Classics – Pride and Prejudice

Classics – Pride and Prejudice

Jane Austen – Katherine Woodfine: Pride and Prejudice (Hodder and Stoughton 2019)

Almost everyone knows Jane Austen’s perhaps most famous work, even if they haven’t read it. It has also been adapted to several films and books by several authors. One of its modern reinterpretations is, for example, Bridget Jones’s Diary by Helen Fielding, but it has also been rewritten from the perspective of other characters: Jo Baker focuses on the servants of the Bennet family in her book Longbourn, and Natasha Farrant concentrates on Lydia in her novel of the same title. Now I read a book specially designed for younger readers, in which Katherine Woodfine rewrote the classic. At the age of 12, the writer received a hardcover edition of Pride and Prejudice and the BBC TV adaptation on videocassette for Christmas and immediately became a fan of the story. She has read every Jane Austen novel, but her favorite since then is Pride and Prejudice. It was a big challenge, but also fun to retell it.
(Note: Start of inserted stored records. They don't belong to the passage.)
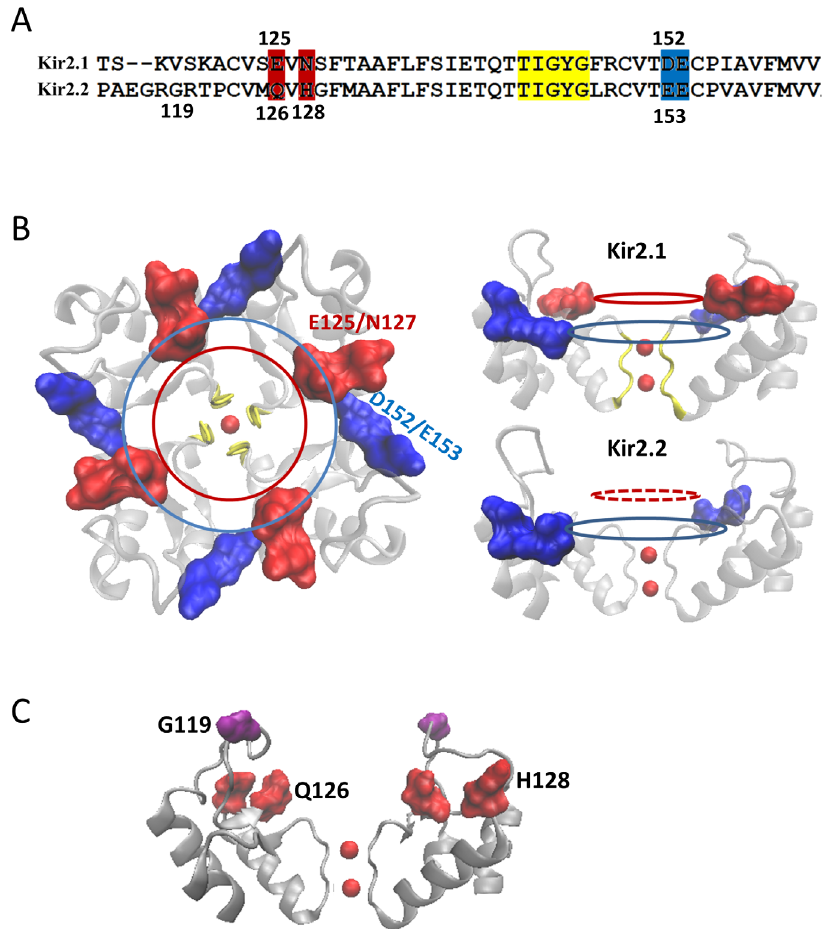
Figure 5. There is only one negative ring in Kir2.2 but two in Kir2.1. Sequence alignments for Kir2.1 and Kir2.2 (A) and the schematic positions of the negative rings (B). There are two negative rings in Kir2.1 formed by three negatively charged and one polar amino acid side chains which are E125 & N127 (highlighted in red circle), D152 & E153 (highlighted in blue circle). Whereas, Kir2.2 channel lacks one of the two negatively charged rings (red dotted line circle, bottom right). For clarity, only two of four subunits are shown. (C) Ribbon model of the extracellular side of two subunits of Kir2.2 showing the positions of G119 (purple), Q126 (red) and H128 (red).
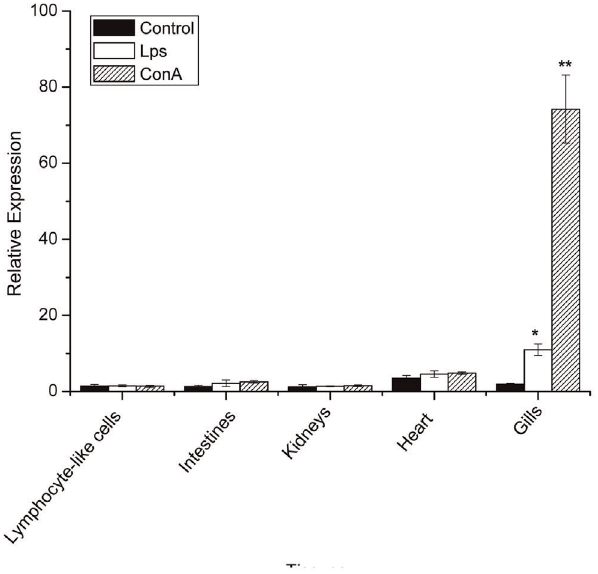
Figure 4. Lj-HMGB1 mRNA expression is significantly upregu- lated in gill tissue after treatment with LPS or ConA. The lamprey HMGB1 mRNA levels were determined using real-time quantitative RT- PCR in various lamprey tissues. Total RNA was extracted from the gills, intestines, heart, lymphocyte-like cells and kidneys of lampreys after stimulation with LPS or ConA. Lamprey GAPDH served as an internal control to calibrate the cDNA template for all of the samples, and PBS served as a negative treatment control. The significant differences (p , 0.05) in HMGB1 expression between the challenged groups and the control group are indicated with asterisks.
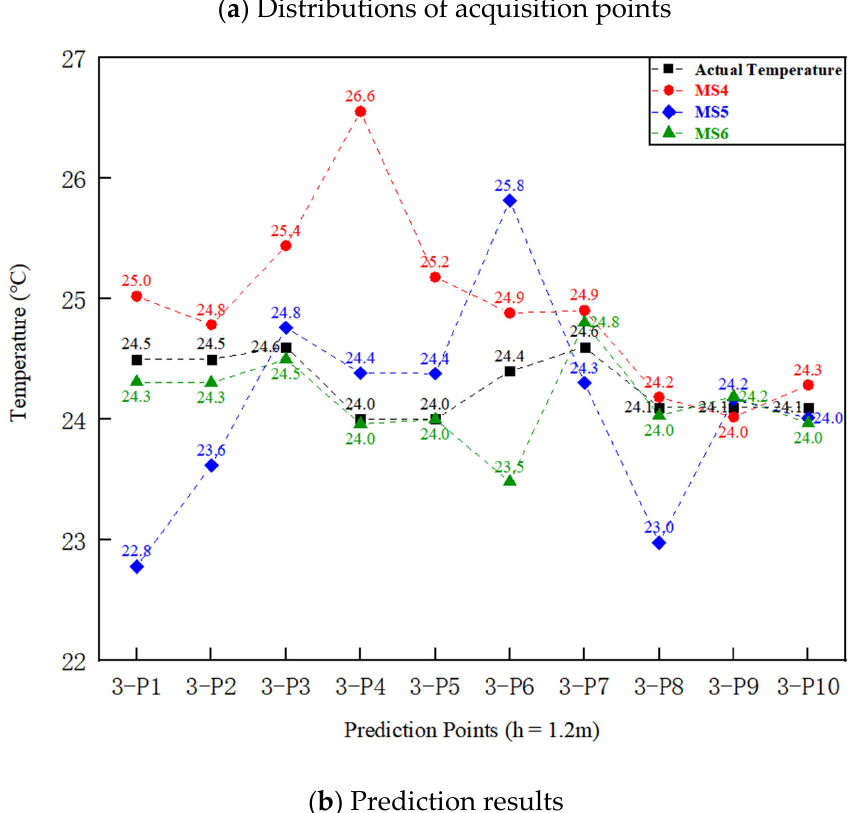
Figure 12. Prediction of mobile sensors with acquisition distance of 2.0 m.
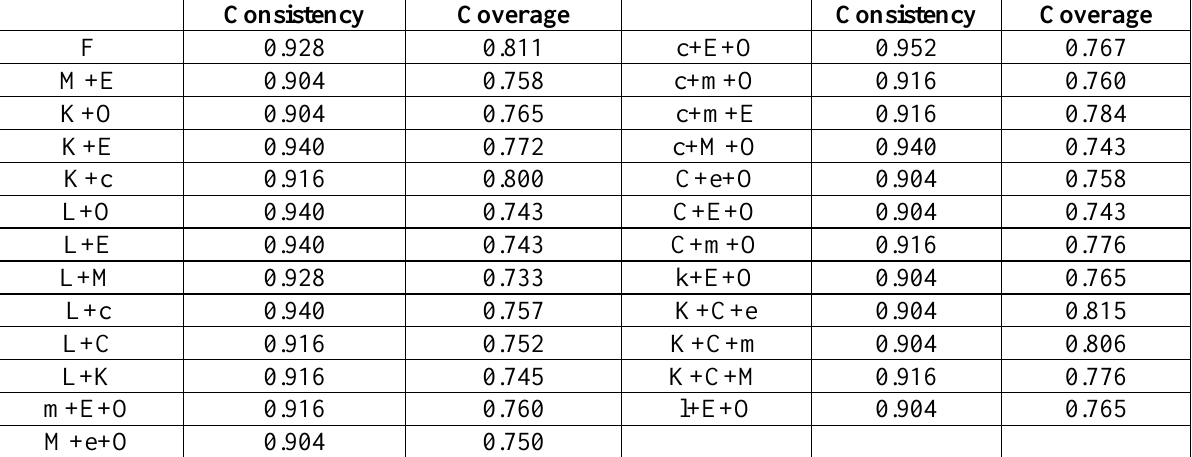
Table A3.5. Results of the fsQCA for the analysis of necessity for the group success. L=Leader, K=Knowledge generator, C=Connector, F=Follower, M=Moralist, E=Enforcer, O=Observer.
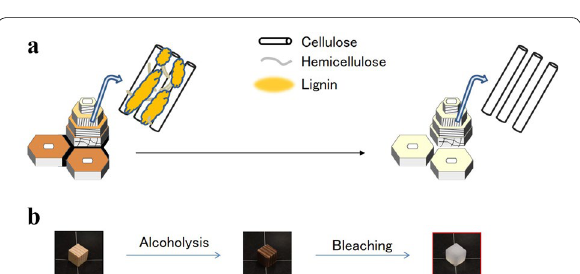
Fig. 1 a Schematic representation of model illustrating the objective to wholly delignify from wood while maintaining the anatomical and cell wall structure as well as the microfibril orientation and cellulose crystalline structure. b Method used to develop colorless wood via two-step processing involving alcoholysis and bleaching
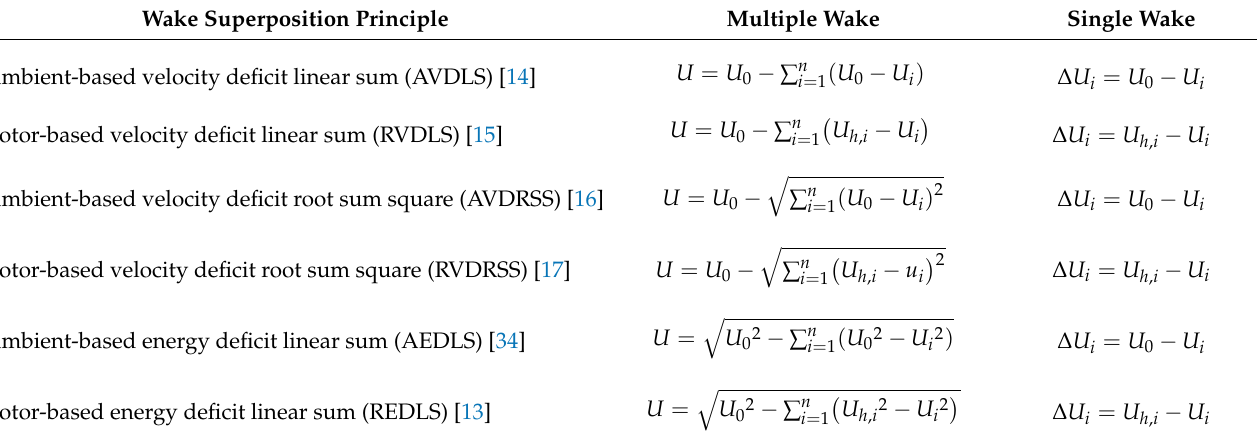
Table 5. Superposition approaches of multiple wind turbines.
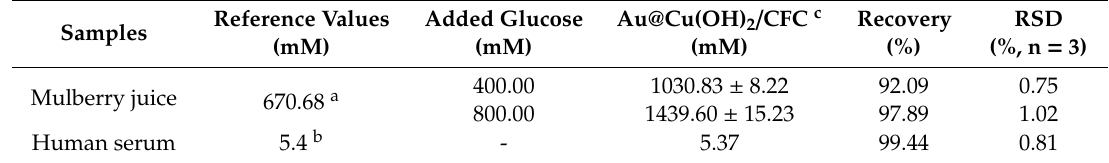
Table 1. The detection of glucose concentrations in the human serum sample and mulberry drink. Reference Samples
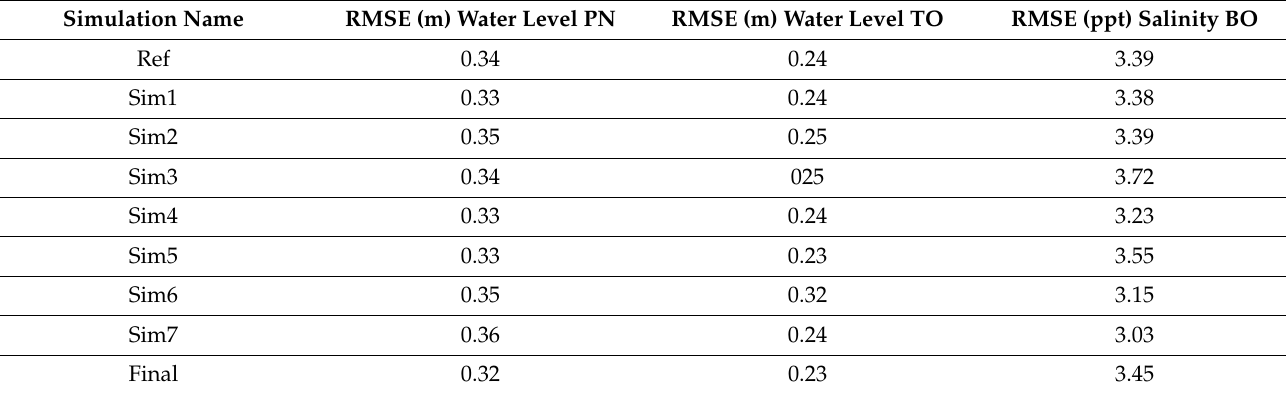
Table A2. Statistics for the calibration period (July 2010), for water levels at PN and TO and salinity at BO.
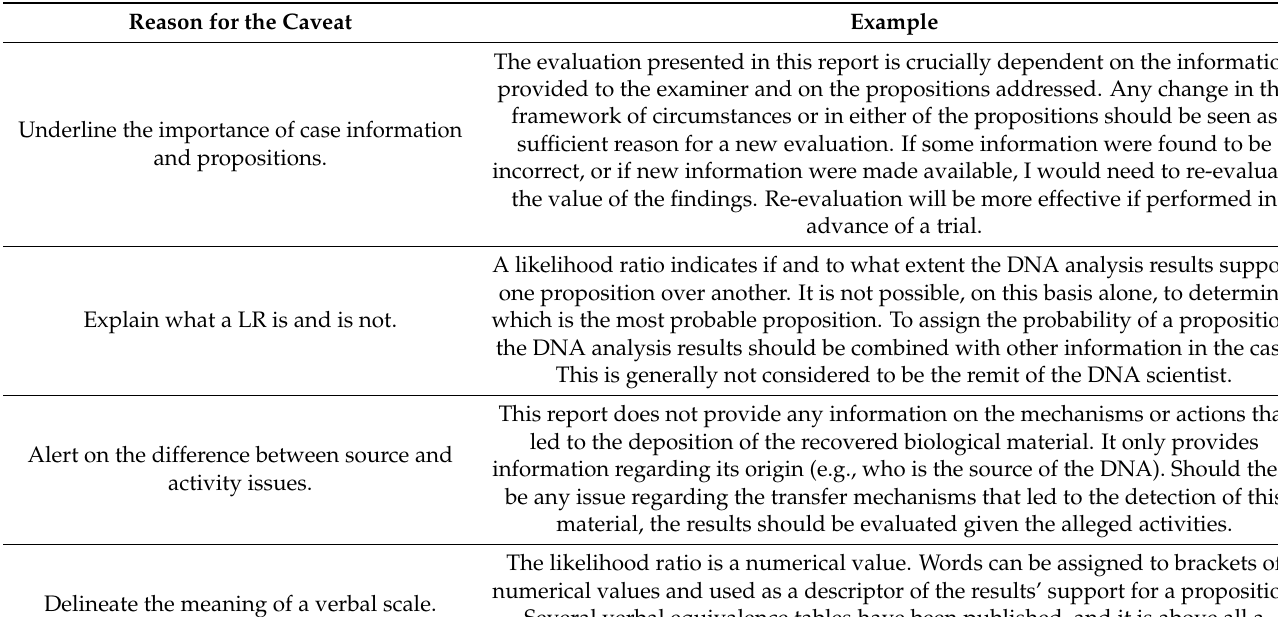
Table 8. Examples of useful caveats in written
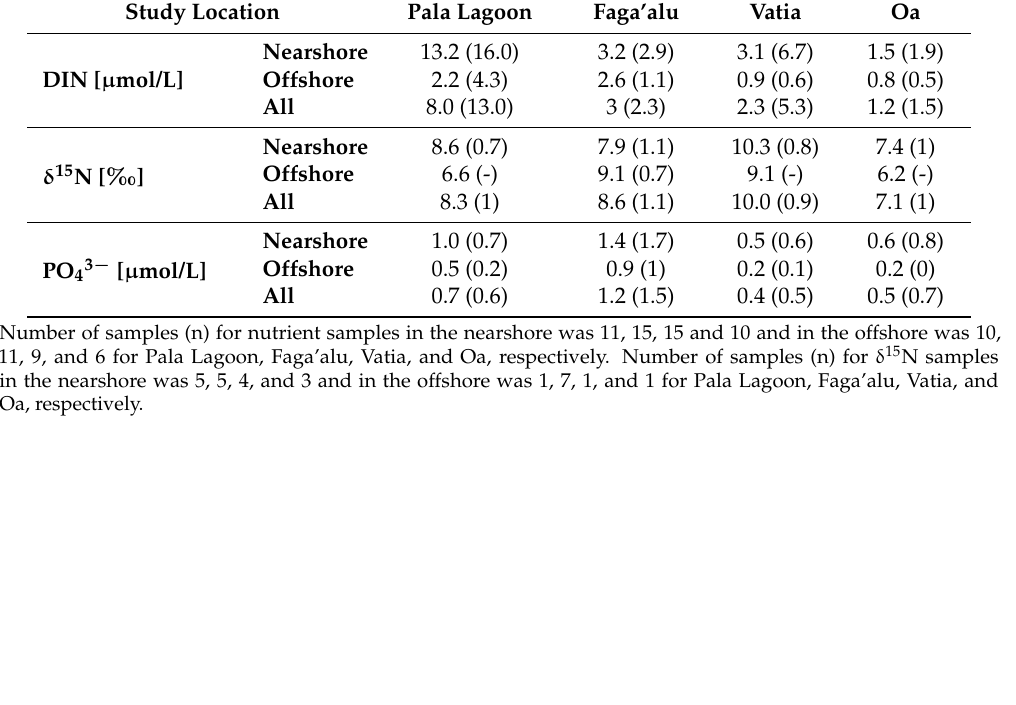
Table 2. Water quality parameters for coastal water samples showing nearshore vs. offshore gradients. Study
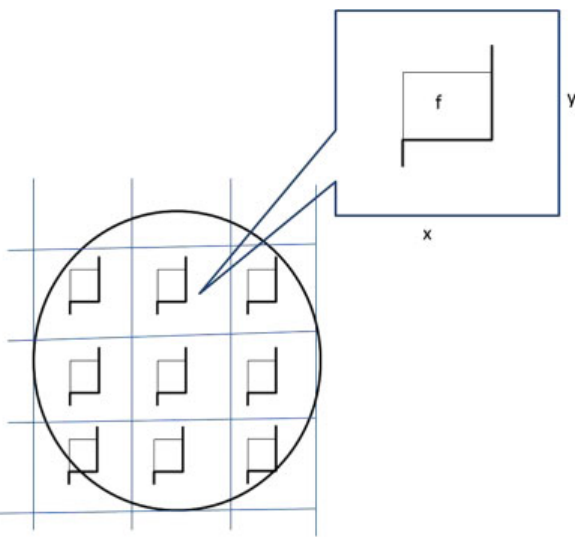
Fig. 3 Nerve cross-section for the counting principle of the axon number. The section of nerve is sampled in a systematic random manner to gain an unbiased estimation of total axon number in a nerve. Each square represents a sampling area. An unbiased counting frame is seen in the center of this area. The axons are counted if nerve fi ber is in the unbiased counting frame (f) in each sampling area. Estimates of the total number of myelinated axons are calculated as the product of the number of axons counted in a known fraction and multiplied by the inverse sampling fraction. Upper and right lines of unbiased counting frames represent the inclusion lines, whereas the lower and left lines including the extensions are the exclusion lines. Any pro fi le of myelinated nerve fi ber section hitting the exclusionlines is excluded, and pro fi le of nerve fi ber hitting the inclusion lines and located inside the frame is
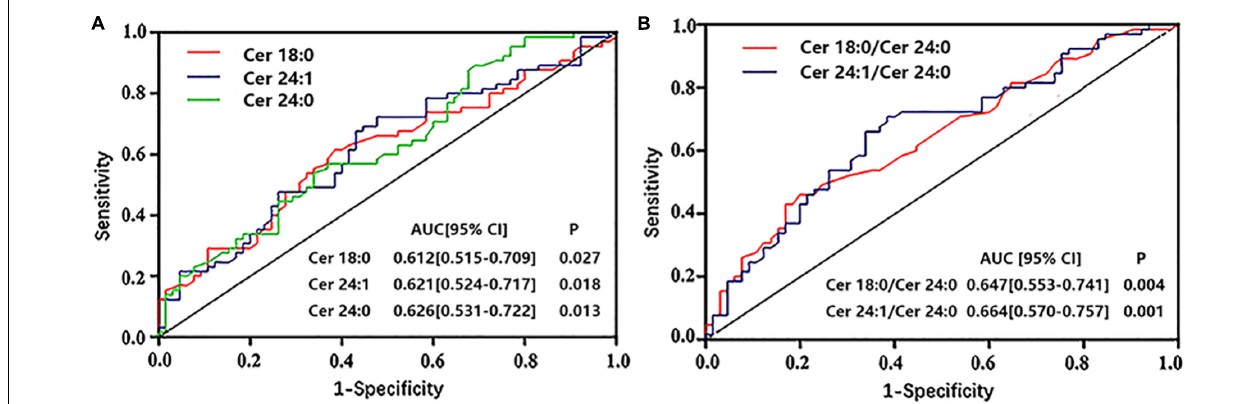
FIGURE 4 | (A,B) Receiver operator characteristic (ROC) curves of ceramides to predict comorbid acute coronary syndrome and type 2 diabetes mellitus. ROC analysis was performed to determine the sensitivity and specificity of the value. AUC, area under the curve; CI, confidence interval.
Elizabeth Bennet lives with her parents and four sisters in a beautiful country house, Longbourn. Their lives are quiet until a rich, unmarried young man moves into their neighborhood. Suddenly, the whole surroundings is in an uproar, as every family would love to marry their daughters to the young man. However, the rules of life in England at the beginning of the 19th century were quite different than they are today. People were still distinguished by their wealth, and women were expected to marry at a young age. Jane Austen created her enduring works in an age when women were not assigned any role other than running the household. The contents of her books are still very relevant and valuable today.

The book is illustrated by the French illustrator Églantin Ceulemans, who herself is a fan of Jane Austen. She felt honored to be able to illustrate the famous author’s works, as she has always loved stories full of love, beautiful clothes, brave young heroines and happy endings. Austen’s characters lived so vividly in her imagination that it was fun to draw them with their friendly pets (whom she hid in many pictures).

You can read about the other volume of the Awesomely Austen series here. Persuasion was published in Hungarian this September, and I will definitely write about it in the future. Retellings of all six Jane Austen novels have already been published in English, so I hope we can read them all in Hungarian soon.